▸ DATA FOR ANALYSIS:
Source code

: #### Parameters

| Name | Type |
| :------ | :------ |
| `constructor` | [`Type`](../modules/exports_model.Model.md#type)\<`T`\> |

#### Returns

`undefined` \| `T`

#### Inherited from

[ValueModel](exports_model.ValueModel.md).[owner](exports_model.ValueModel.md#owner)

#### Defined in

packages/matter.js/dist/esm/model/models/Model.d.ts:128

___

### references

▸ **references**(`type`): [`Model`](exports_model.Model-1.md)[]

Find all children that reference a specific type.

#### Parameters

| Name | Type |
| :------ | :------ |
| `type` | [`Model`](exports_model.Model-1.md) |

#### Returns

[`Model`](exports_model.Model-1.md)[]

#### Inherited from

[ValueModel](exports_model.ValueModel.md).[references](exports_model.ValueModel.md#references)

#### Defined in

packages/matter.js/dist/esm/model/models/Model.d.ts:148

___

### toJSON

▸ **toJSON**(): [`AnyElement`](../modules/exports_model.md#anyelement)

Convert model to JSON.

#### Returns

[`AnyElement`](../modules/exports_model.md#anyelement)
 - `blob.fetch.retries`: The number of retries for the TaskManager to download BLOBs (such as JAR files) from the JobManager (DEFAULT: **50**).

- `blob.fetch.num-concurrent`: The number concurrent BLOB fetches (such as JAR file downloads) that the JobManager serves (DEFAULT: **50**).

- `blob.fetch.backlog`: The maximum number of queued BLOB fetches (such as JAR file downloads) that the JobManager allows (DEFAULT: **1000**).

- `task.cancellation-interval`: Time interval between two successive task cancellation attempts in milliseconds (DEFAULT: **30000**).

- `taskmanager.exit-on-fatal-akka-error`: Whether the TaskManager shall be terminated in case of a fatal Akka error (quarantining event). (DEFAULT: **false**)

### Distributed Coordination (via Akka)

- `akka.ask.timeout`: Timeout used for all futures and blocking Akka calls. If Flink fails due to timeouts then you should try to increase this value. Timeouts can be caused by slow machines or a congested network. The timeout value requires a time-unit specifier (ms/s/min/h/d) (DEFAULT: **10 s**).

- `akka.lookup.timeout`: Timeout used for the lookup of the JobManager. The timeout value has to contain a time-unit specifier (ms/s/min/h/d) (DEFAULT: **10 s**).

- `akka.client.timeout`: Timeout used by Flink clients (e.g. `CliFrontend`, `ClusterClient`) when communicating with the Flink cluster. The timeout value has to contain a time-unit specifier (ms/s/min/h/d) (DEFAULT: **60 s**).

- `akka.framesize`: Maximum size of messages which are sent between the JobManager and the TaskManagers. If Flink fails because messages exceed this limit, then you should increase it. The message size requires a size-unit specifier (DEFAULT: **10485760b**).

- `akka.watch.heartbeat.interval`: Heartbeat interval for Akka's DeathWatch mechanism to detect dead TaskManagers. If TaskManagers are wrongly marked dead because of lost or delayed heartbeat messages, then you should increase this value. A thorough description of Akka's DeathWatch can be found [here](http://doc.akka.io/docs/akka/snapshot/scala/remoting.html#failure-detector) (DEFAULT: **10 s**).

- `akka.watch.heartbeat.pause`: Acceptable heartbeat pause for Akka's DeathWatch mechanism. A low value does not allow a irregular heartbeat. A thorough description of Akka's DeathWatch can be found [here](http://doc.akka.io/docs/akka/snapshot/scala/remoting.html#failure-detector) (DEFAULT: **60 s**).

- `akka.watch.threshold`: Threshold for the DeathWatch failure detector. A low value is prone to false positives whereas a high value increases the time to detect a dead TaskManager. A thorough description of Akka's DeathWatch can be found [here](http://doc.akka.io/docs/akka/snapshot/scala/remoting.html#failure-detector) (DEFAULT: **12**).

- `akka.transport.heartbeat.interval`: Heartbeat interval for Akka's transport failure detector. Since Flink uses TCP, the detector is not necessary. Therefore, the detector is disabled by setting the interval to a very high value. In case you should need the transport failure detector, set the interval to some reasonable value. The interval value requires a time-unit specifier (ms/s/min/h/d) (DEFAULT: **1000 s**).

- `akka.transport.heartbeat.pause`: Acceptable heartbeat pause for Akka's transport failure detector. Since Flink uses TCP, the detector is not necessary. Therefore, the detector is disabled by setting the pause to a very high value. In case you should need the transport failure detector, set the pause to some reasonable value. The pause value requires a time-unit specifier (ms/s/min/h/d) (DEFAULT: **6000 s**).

▸ TASK TO COMPLETE: Please copy only these lines, exactly: the first line of the records through the line containing "serves (DEFAULT: **50**).", ends included.

▸ TASK ANSWER:
Source code

: #### Parameters

| Name | Type |
| :------ | :------ |
| `constructor` | [`Type`](../modules/exports_model.Model.md#type)\<`T`\> |

#### Returns

`undefined` \| `T`

#### Inherited from

[ValueModel](exports_model.ValueModel.md).[owner](exports_model.ValueModel.md#owner)

#### Defined in

packages/matter.js/dist/esm/model/models/Model.d.ts:128

___

### references

▸ **references**(`type`): [`Model`](exports_model.Model-1.md)[]

Find all children that reference a specific type.

#### Parameters

| Name | Type |
| :------ | :------ |
| `type` | [`Model`](exports_model.Model-1.md) |

#### Returns

[`Model`](exports_model.Model-1.md)[]

#### Inherited from

[ValueModel](exports_model.ValueModel.md).[references](exports_model.ValueModel.md#references)

#### Defined in

packages/matter.js/dist/esm/model/models/Model.d.ts:148

___

### toJSON

▸ **toJSON**(): [`AnyElement`](../modules/exports_model.md#anyelement)

Convert model to JSON.

#### Returns

[`AnyElement`](../modules/exports_model.md#anyelement)
 - `blob.fetch.retries`: The number of retries for the TaskManager to download BLOBs (such as JAR files) from the JobManager (DEFAULT: **50**).

- `blob.fetch.num-concurrent`: The number concurrent BLOB fetches (such as JAR file downloads) that the JobManager serves (DEFAULT: **50**).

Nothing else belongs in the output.